WHAT IS REQUIRED
Make an exact copy of the records, and keep the pictures out of it.

DATASET EXCERPTS
═══
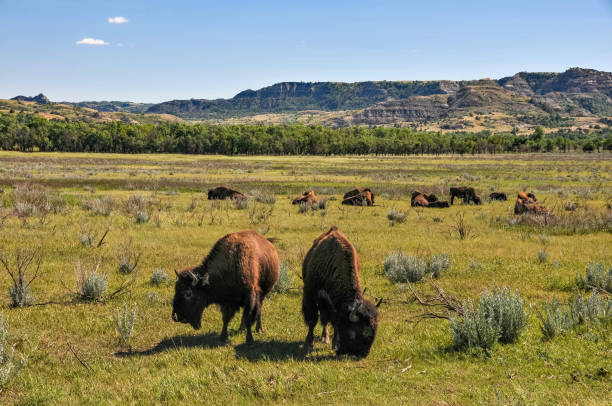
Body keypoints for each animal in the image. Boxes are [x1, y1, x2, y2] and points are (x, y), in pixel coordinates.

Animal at [300, 227, 378, 356]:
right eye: (364, 331)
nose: (364, 353)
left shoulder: (334, 306)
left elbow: (335, 322)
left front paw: (335, 343)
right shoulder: (310, 296)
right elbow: (312, 320)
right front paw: (309, 344)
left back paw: (325, 337)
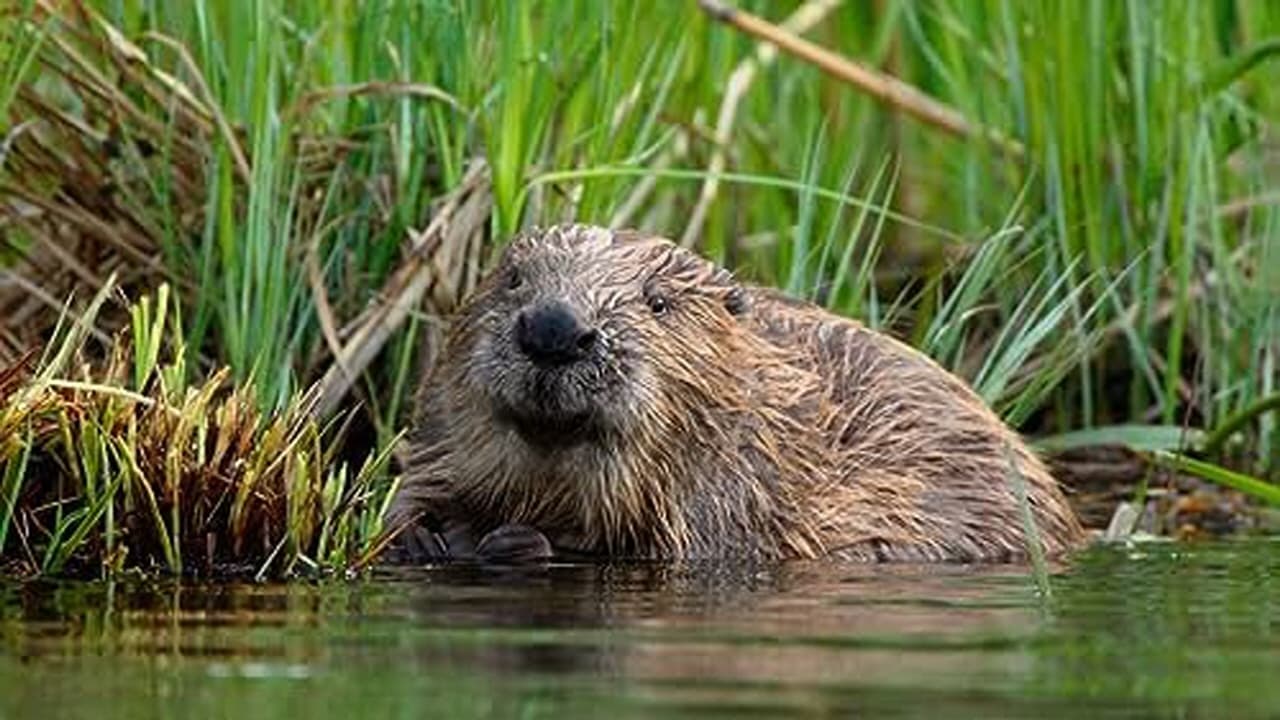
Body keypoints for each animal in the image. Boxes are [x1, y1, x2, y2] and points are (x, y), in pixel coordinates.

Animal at [384, 222, 1085, 561]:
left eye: (658, 302)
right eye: (512, 277)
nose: (554, 328)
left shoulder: (744, 488)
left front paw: (513, 541)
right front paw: (420, 535)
═══
REPLY
Body keypoints for each animal in the image. Boxes are [x1, y1, x2, y2] and points are (x, y), in pixel coordinates.

Animal at [300, 227, 378, 356]:
right eye: (364, 331)
nose: (364, 353)
left shoulder: (334, 306)
left elbow: (335, 322)
left front paw: (335, 343)
right shoulder: (310, 296)
right elbow: (312, 320)
right front paw: (309, 344)
left back paw: (325, 337)
Body keypoints for each animal in the image. Boxes are [x1, y1, x2, y2] and points are (x, y), in pixel coordinates.

Animal at [384, 222, 1085, 561]:
left eye: (658, 302)
right eye: (512, 277)
nose: (554, 328)
left shoulder: (744, 488)
left front paw: (513, 541)
right front paw: (420, 535)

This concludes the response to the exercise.